What the two tracks have in common is that no breakthrough has really occurred in either. The reasons for this are many and varied, but there is no denying that Israel bears much of the responsibility. The Barak, Sharon and Netanyahu governments seem to have preferred making noises about peace to doing anything about it. The Olmert-Livni government seems to have been the only one that took steps toward reaching an agreement, behind the scenes via Turkey.

Making do with noises about peace has a number of advantages. Psychologically, it gives our leaders, and perhaps some of our citizens, the feeling that Israel really wants peace, while the other side just talks about it. Politically, it doesn't cost anything.

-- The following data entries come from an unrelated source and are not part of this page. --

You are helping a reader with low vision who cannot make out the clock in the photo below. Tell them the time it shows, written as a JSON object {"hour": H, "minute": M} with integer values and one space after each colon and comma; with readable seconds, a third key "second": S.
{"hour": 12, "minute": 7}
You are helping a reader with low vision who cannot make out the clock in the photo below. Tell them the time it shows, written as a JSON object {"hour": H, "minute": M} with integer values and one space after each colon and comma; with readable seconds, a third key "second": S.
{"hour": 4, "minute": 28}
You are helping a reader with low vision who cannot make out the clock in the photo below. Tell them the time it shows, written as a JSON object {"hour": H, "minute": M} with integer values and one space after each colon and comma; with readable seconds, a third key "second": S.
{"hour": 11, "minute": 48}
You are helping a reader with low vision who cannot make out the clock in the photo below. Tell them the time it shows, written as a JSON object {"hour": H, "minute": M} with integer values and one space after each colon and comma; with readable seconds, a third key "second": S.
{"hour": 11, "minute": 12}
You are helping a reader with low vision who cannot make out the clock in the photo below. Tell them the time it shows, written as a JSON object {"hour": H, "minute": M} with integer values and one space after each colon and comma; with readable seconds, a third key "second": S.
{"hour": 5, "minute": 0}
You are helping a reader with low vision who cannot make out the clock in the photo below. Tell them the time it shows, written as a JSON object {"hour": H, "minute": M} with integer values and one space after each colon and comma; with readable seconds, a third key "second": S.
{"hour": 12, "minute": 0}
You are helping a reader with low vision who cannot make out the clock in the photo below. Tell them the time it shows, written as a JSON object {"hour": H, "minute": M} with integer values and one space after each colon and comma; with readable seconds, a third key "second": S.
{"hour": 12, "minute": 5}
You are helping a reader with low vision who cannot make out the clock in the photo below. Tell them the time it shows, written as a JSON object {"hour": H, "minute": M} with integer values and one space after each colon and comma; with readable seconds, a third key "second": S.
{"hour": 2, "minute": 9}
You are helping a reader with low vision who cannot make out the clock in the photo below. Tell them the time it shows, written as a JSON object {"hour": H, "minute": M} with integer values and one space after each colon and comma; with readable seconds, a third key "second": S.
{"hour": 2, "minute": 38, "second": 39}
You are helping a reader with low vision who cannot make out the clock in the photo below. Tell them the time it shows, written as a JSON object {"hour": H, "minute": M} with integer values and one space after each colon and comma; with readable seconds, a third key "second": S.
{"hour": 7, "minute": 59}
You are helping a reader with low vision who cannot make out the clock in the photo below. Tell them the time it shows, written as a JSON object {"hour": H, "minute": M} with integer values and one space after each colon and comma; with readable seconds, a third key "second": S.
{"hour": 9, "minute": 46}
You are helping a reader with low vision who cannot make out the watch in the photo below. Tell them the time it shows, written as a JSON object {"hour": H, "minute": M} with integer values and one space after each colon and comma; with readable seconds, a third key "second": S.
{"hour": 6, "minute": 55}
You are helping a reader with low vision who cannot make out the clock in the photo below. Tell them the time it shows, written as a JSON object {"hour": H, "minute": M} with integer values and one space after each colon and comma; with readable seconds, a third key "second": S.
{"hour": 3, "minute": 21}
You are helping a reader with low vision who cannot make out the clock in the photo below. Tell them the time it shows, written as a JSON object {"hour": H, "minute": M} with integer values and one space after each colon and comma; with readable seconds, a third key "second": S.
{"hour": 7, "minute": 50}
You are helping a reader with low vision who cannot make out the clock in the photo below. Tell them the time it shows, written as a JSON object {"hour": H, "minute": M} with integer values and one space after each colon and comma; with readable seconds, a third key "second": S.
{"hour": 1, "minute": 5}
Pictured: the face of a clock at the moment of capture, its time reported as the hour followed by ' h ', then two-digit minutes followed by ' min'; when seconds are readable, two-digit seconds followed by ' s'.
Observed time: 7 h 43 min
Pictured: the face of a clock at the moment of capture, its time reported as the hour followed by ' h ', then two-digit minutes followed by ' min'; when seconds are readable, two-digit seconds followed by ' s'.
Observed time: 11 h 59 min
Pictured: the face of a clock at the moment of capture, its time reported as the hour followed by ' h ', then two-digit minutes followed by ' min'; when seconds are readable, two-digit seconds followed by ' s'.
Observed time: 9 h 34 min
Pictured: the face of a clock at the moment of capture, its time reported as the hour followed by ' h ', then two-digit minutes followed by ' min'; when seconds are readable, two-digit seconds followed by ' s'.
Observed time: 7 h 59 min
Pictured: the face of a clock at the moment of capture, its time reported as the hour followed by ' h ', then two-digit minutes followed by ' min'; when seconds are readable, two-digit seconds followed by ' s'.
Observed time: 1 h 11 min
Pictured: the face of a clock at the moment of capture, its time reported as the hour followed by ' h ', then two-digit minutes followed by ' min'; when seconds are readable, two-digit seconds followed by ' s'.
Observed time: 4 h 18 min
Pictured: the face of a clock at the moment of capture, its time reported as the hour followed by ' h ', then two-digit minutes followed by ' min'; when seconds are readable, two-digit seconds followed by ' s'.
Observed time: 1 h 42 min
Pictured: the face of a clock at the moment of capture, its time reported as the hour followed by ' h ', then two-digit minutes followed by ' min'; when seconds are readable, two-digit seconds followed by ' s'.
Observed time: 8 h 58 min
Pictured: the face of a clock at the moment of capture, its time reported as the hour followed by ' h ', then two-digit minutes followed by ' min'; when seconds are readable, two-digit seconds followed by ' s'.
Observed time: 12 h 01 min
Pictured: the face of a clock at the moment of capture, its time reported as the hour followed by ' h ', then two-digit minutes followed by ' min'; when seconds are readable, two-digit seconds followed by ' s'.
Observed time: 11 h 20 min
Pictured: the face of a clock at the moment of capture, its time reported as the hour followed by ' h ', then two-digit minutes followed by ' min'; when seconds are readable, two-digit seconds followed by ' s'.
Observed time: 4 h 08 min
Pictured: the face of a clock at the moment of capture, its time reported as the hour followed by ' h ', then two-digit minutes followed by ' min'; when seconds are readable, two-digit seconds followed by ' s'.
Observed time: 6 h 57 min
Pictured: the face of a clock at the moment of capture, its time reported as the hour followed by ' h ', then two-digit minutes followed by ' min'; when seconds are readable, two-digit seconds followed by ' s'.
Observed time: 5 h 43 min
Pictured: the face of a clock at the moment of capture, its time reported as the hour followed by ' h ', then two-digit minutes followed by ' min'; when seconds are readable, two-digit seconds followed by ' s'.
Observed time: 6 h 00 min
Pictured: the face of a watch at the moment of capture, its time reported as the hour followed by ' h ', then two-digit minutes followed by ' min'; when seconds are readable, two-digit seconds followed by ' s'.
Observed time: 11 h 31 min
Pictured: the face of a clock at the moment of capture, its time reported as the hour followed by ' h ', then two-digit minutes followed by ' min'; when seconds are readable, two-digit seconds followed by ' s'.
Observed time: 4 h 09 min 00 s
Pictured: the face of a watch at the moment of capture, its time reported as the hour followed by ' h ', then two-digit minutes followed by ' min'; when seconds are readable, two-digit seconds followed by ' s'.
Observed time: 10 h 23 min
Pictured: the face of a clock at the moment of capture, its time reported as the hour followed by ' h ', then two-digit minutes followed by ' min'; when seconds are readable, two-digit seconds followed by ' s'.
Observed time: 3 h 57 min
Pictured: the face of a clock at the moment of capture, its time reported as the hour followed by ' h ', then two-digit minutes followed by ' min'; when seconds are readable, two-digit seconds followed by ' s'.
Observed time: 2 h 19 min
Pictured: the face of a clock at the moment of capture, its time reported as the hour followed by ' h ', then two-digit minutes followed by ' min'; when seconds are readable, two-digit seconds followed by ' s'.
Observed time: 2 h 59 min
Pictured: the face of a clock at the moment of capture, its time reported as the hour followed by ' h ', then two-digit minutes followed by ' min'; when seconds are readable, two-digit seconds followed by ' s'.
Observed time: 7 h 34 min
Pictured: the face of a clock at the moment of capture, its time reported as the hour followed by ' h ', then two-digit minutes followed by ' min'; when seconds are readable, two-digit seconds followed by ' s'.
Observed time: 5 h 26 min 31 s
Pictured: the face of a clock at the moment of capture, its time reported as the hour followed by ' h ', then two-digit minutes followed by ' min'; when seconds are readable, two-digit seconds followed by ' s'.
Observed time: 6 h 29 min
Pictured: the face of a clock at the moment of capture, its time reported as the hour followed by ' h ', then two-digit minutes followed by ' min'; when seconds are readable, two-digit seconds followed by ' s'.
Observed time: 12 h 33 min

There's nothing new in that the Syrian arena is more amenable. The Syrians are not as internally divided as the Palestinians, there is apparently "someone to talk to" there, and the issues and possibilities for resolving them are familiar. Some of them have already been agreed on. So why has the Syrian track been pushed aside? The answer is to be found in the inability of Israeli prime ministers to make a clear decision about withdrawing from the Golan Heights.

They fear the electoral implications of such a move because of the Golan's special status in Israeli public opinion. Unlike Judea and Samaria, an ideological question is not at issue, and different pretexts are given for not negotiating with Syrian President Bashar Assad: His government bankrolls terror attacks, it's in a strategic alliance with Iran, Hezbollah and Hamas, all he wants is to dip his toes in the Kinneret, and so on.

Without belittling the importance of these matters, it should be stressed that if Anwar Sadat's positions had been scrutinized like this, there would have been no peace deal with Egypt. His first demands included not only Israeli withdrawal from all Egyptian territory it had conquered, but also a solution to the Palestinian problem. This linkage made the negotiations so difficult that Sadat walked out.

The Egyptian precedent teaches us several things about the Syrian track: First, Israel will not receive any advance concessions that could be used as bargaining chips in negotiations. Even if Syria is not prepared to formally cut its close ties with Iran, Hezbollah and Hamas, a serious diplomatic move would drive a wedge through this axis, with a significant affect on the regional balance of power. Second, tough initial bargaining positions do not necessarily reflect the final positions. Significantly, the Syrian position, unlike the initial Egyptian one, does not call for a solution to the Palestinian problem.

Israeli politicians mouth lofty slogans about the importance of peace with Syria, but they aren't prepared to face up to the price to be paid. Instead, they pose preconditions. Israel's situation in the Middle East is at rock bottom. Beyond the familiar regional threats, Turkey has moved away and the regimes in Egypt and Jordan have to defend themselves against public opposition to peace with Israel. We need from our decision makers a more active and effective policy, as well as cooperation with moderate elements. The Syrian arena, unlike the Palestinian one, offers an abundance of opportunities for bold and creative leadership, but that has not been forthcoming.

The writer teaches in the Department of Islamic and Middle Eastern Studies at the Hebrew University of Jerusalem.